Les enfants errants de la ville l'applaudissent et lui lancent des cris, les enfants commencent aussi à jeter des cailloux. Mais il est étonnant que ce mendiant ne reproche ni n'avertisse ceux qui jettent des cailloux. Souriante et fredonnant entre ses lèvres, il continue sa route. Soudain, une grosse pierre le frappe à la tête. Quand une fine ligne de sang commence à traverser son front, il s'arrête. Puis, se tournant vers les enfants qui lancent des pierres, il dit.
Mes enfants, ne lancez pas de grosses pierres, amusez-vous avec de petits cailloux. Juste une pierre a fait disparaître l'inquiétude. Un garçon téméraire avance et dit.
Non, mon fils, il n'y a rien de tel. Je veux que ton passe-temps continue et que mon travail se poursuive aussi. Avec des cailloux, le sang ne coule pas. C'est avec des pierres que le sang commence à couler, ce qui rompt les ablutions, et sans ablutions, je ne peux pas me prosterner devant mon Bien-aimé. Dans la ville de Qarn au Yémen, celui qui passait par une ruelle était le roi de l'amour et de l'extase, Hazrat Khawaja Owais Qarni (qu'Allah soit satisfait de lui). Chaque fois que l'on mentionne ceux qui tournent autour de la Kaaba de l'amour, le nom de Hazrat Khawaja Owais Qarni (qu'Allah soit satisfait de lui) sera en tête. Il est rapporté dans le Tadhkirat al-Awliya que, lorsqu'on lui a demandé par les compagnons, le Prophète bien-aimé (que la paix et les bénédictions de Dieu soient sur lui) a dit qu'ils ont eu la chance de me voir avec l'œil intérieur plutôt qu'avec l'œil extérieur.

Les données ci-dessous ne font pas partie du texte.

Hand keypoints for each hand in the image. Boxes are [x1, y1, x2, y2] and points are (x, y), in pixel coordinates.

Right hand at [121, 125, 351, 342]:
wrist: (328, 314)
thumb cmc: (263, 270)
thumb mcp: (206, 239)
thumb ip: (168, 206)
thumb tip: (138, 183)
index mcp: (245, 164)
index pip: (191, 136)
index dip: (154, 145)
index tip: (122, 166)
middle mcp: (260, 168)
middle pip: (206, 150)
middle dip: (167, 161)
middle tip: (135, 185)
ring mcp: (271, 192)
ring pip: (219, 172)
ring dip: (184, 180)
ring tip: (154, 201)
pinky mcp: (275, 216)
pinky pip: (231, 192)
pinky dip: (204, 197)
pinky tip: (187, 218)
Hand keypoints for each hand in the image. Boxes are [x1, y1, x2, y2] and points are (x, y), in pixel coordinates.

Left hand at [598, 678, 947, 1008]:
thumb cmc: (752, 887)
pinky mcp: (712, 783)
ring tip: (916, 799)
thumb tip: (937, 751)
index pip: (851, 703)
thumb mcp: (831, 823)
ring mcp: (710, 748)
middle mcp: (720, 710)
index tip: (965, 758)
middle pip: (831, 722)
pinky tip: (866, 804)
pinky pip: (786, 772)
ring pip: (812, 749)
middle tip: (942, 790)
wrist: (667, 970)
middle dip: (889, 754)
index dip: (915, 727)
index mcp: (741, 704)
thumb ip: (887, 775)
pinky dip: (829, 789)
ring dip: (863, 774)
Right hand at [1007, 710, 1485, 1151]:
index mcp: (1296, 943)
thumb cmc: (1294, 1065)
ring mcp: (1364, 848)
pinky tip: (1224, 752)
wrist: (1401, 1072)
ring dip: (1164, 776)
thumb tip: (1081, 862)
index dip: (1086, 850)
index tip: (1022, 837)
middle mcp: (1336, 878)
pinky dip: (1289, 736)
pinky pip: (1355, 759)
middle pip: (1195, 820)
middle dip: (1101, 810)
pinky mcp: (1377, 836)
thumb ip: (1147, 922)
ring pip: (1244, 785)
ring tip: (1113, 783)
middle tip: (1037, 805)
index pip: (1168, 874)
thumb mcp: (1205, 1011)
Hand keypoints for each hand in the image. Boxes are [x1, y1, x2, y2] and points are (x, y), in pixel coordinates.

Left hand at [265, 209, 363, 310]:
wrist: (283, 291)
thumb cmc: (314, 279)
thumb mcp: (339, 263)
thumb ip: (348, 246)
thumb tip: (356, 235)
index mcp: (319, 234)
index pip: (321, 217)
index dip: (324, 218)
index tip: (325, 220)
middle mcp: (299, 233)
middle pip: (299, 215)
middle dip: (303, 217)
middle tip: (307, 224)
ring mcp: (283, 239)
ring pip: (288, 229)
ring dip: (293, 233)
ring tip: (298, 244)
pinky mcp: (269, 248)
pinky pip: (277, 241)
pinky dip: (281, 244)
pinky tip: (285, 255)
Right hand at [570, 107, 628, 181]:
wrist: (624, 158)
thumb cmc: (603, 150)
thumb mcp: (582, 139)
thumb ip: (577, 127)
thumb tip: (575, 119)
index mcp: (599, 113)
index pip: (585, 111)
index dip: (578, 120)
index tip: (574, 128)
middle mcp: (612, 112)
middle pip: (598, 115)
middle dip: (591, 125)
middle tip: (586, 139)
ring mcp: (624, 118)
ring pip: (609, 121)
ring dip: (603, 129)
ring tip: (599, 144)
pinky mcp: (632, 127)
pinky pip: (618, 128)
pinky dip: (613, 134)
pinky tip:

Le Bien-aimé des univers, que la paix et les bénédictions de Dieu soient sur lui, a loué l'amour ardent et les manières amoureuses de Hazrat Khawaja Owais Qarni (qu'Allah soit satisfait de lui). Les récits racontent que le Bien-aimé de Dieu, que la paix et les bénédictions de Dieu soient sur lui, ouvrait parfois les boutons de son vêtement par excès d'amour et se tournait vers le Yémen en disant.
Je ne trouve pas l'âme du Miséricordieux venant du Yémen.
Je sens le parfum de la miséricorde venant du Yémen. C'était Owais Qarni (qu'Allah soit satisfait de lui) grâce à qui la brise de miséricorde parfumait les airs venant du Yémen. Ainsi, Maulana Jami l'exprime en vers.
Le parfum de l'âme vient du Yémen
De l'âme bienveillante Owais Qarni
Et Allah sait mieux. Si une erreur ou une négligence se produit, qu'Allah le Tout-Puissant pardonne.